This story has been updated.
County Executive George Latimer's wife owes nearly $42,000 in county, city and school taxes on the estate, according to public records.
Robin Latimer's mother, Alice Phelps, resided at 60 Roosevelt Ave. in Rye, a home that Latimer's wife inherited after her death.
In these public records, Robin Phelps Latimer is listed as owner of the property -- and owes at least $35,531 in Rye City School District taxes for six years dating back to 2012; 6,053 in city taxes plus some penalties for three years; and $5,814 in county taxes for two years.
Latimer released a statement on Monday, Dec. 3 that said: “The issue is a personal matter, not a public one. This dispute in my wife’s family over the house, that I am not the owner of, was raised as a political issue by my opponent in the 2017 campaign, and it has been raised again to deflect from the strong first year record of this administration.
“The matter has no bearing on the accomplishments of this administration, and its reoccurrence represents the lack of legitimate public policy disagreements they can raise after our first year in office," Latimer said in Monday's statement.
During his winning 2017 campaign against incumbent Republican Rob Astorino of Mount Pleasant, Latimer pointed out that his name is not on the deed and called the unpaid taxes an unresolved family dispute involving his wife that has gone before a judge.
Public records show the Latimers' property taxes are paid up on their primary residence in the City of Rye.
Public records also show that county taxes totaling $2,992 due on May 31 were paid two months late, requiring an additional penalty of $150 on July 31, 2018.
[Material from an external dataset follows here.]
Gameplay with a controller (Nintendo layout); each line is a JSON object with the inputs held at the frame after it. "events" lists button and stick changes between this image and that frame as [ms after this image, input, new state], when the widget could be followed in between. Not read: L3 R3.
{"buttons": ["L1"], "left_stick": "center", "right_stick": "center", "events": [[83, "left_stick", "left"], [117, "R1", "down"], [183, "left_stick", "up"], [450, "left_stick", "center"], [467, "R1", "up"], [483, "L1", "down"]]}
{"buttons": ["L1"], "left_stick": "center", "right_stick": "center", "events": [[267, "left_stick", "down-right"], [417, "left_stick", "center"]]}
A spokeswoman for the Rye City School District said RCSD collects taxes two times a year - in August and November -- but on June 30, the end of its fiscal year, any unpaid taxes are turned over to the City of Rye, and the School District is made whole by the City, which is ultimately made whole by the state of New York, where Latimer previously served as a state Assemblyman and state Senator.
A spokeswoman for Latimer called the timing of this story curious since the county executive recently proposed a 2 percent increase in county property taxes.